[PATCH] D13815: [ELF2] Add support for Gnu Hash section

Fri Oct 16 23:01:24 PDT 2015

ikudrin added inline comments.

================
Comment at: ELF/OutputSections.cpp:246-247
@@ +245,4 @@
+                              llvm::ELF::SHF_ALLOC) {
+  this->Header.sh_entsize =
+      sizeof(Elf_Word) == sizeof(Elf_Off) ? sizeof(Elf_Word) : 0;
+  this->Header.sh_addralign = sizeof(Elf_Off);
----------------
ruiu wrote:
> What is this condition for?
It may be rewritten as (Is64Bits ? 0 : 4), but my variant shows the reason for this, I hope.
See http://sourceware.org/ml/binutils/2006-10/msg00377.html:
>The .gnu.hash section uses sh_entsize 4 for 32-bit ELF and sh_entsize 0
> for 64-bit ELF (as it has then non-uniform entity size; 4 32-bit words,
> variable count of ELFCLASS sized words and then variable count of 32-bit
> words; it doesn't repeat the historic mistakes on Alpha/s390x with .hash).


================
Comment at: ELF/OutputSections.cpp:255-276
@@ +254,24 @@
+
+template <class ELFT>
+const unsigned GnuHashTableSection<ELFT>::NBucketsEstimation[] = {
+    1,     //      0..     1
+    1,     //              2
+    3,     //      3..     4
+    3,     //      5..     8
+    7,     //      9..    16
+    13,    //     17..    32
+    31,    //     33..    64
+    61,    //     65..   128
+    127,   //    129..   256
+    251,   //    257..   512
+    509,   //    513..  1024
+    1021,  //   1025..  2048
+    2039,  //   2049..  4096
+    4093,  //   4097..  8192
+    8191,  //   8193.. 16384
+    16381, //  16385.. 32768
+    32749, //  32769.. 65536
+    65521, //  65537..131072
+    131071 // 131073..
+};
+
----------------
ruiu wrote:
> Where does this implementation come from? 
I've just selected prime numbers which are not greater than lower bound of each range.
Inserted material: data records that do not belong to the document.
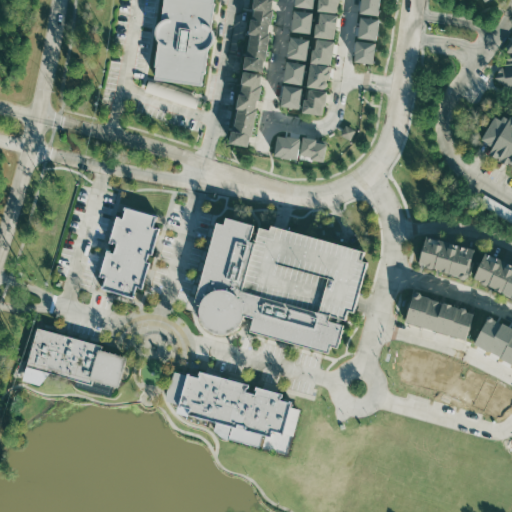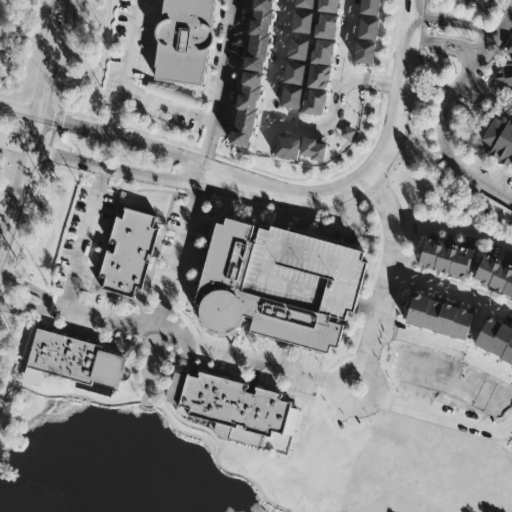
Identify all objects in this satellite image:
building: (483, 1)
building: (327, 5)
building: (327, 5)
building: (300, 20)
building: (323, 24)
building: (256, 34)
road: (487, 37)
building: (185, 39)
building: (181, 40)
building: (296, 47)
road: (343, 61)
building: (319, 62)
road: (126, 67)
building: (507, 67)
building: (505, 70)
building: (292, 71)
building: (251, 72)
road: (274, 72)
parking lot: (144, 73)
road: (211, 73)
road: (223, 82)
road: (372, 82)
building: (289, 95)
building: (314, 100)
building: (315, 101)
road: (169, 105)
building: (244, 109)
road: (32, 121)
road: (298, 124)
building: (348, 132)
road: (123, 137)
building: (499, 138)
building: (499, 138)
building: (312, 148)
road: (47, 153)
road: (383, 154)
road: (271, 156)
road: (119, 169)
road: (73, 170)
road: (390, 172)
road: (103, 175)
road: (290, 177)
road: (376, 186)
road: (147, 188)
road: (196, 189)
road: (511, 192)
road: (216, 198)
road: (244, 209)
road: (284, 211)
road: (258, 224)
road: (454, 229)
road: (83, 246)
building: (127, 251)
building: (130, 251)
parking lot: (181, 253)
building: (443, 256)
building: (446, 256)
parking lot: (82, 264)
road: (175, 264)
road: (391, 268)
parking lot: (305, 271)
building: (495, 273)
building: (493, 274)
building: (277, 283)
road: (452, 289)
road: (24, 290)
building: (255, 295)
road: (122, 298)
road: (24, 303)
road: (368, 304)
building: (437, 314)
building: (438, 316)
road: (345, 320)
road: (246, 325)
building: (497, 338)
building: (493, 339)
road: (191, 342)
road: (446, 345)
road: (115, 350)
road: (158, 353)
road: (339, 356)
road: (204, 358)
building: (70, 359)
building: (77, 359)
parking lot: (265, 360)
road: (152, 372)
road: (245, 377)
road: (170, 378)
road: (65, 394)
road: (153, 395)
road: (371, 403)
building: (232, 406)
building: (236, 406)
road: (444, 418)
road: (182, 430)
road: (216, 457)
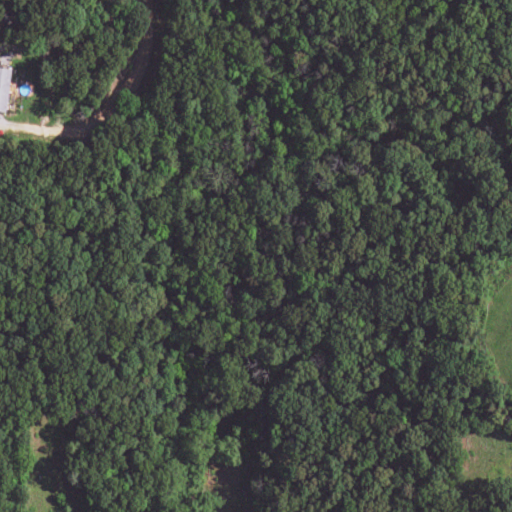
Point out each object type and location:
building: (4, 88)
road: (113, 106)
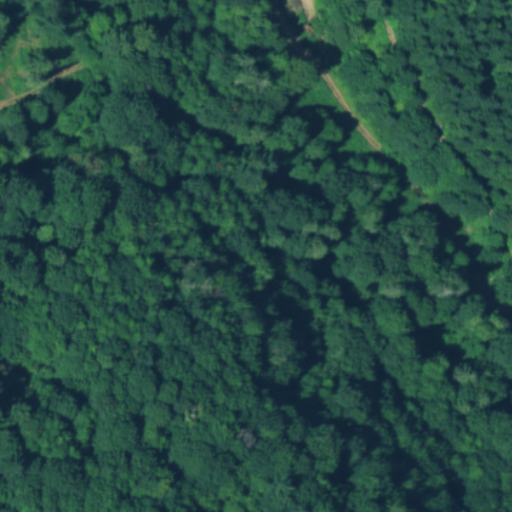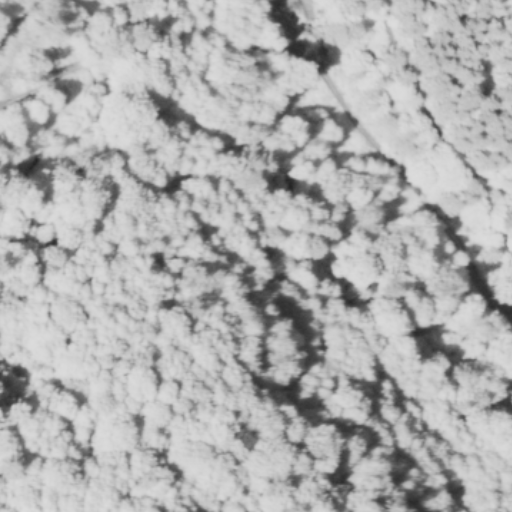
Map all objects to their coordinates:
building: (2, 41)
building: (3, 41)
road: (239, 53)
Haven't done any deep investigations, it just looks reasonable for the first try.

================
Comment at: ELF/OutputSections.cpp:786-804
@@ -632,17 +785,21 @@
 template <class ELFT>
-void SymbolTableSection<ELFT>::writeGlobalSymbols(uint8_t *&Buf) {
+void SymbolTableSection<ELFT>::writeGlobalSymbols(uint8_t *Buf) {
   // Write the internal symbol table contents to the output symbol table
   // pointed by Buf.
-  uint8_t *Start = Buf;
+  auto *Start = reinterpret_cast<Elf_Sym *>(Buf);
+  auto *Current = Start;
   for (const std::pair<StringRef, Symbol *> &P : Table.getSymbols()) {
     StringRef Name = P.first;
     Symbol *Sym = P.second;
     SymbolBody *Body = Sym->Body;
     if (!includeInSymtab<ELFT>(*Body))
       continue;
-    if (StrTabSec.isDynamic() && !includeInDynamicSymtab(*Body))
-      continue;
-
-    auto *ESym = reinterpret_cast<Elf_Sym *>(Buf);
-    Buf += sizeof(*ESym);
+    Elf_Sym *ESym;
+    if (StrTabSec.isDynamic()) {
+      if (!includeInDynamicSymtab(*Body))
+        continue;
+      ESym = Start + Body->getDynamicSymbolTableIndex() - 1;
+    } else {
+      ESym = Current++;
+    }
 
----------------
ruiu wrote:
> What is this change for?
Gnu hash section requires reordering of dynamic symbol table entries. If Gnu hash section is in action, it sets correct indexes in its finalize() method; otherwise, indexes just follow the original order. So, in case of a dynamic symbol table, we write the entry right into its place without any additional sorting.

================
Comment at: ELF/OutputSections.h:45-46
@@ -44,3 +44,4 @@
 
 bool includeInDynamicSymtab(const SymbolBody &B);
+bool includeInGnuHashTable(const SymbolBody &B);
 
----------------
ruiu wrote:
> I'm wondering if we really need two distinct functions for the traditional hash table and GNU's. GNU hash table is smaller than the traditional one because it omits some symbols. Technically, such symbols can be removed from the traditional hash table without hurting correctness.
It sounds reasonable, but I tried to make this patch to solve just one problem. You may notice that all existent tests are still intact. We may optimize a traditional hash section in a separate patch.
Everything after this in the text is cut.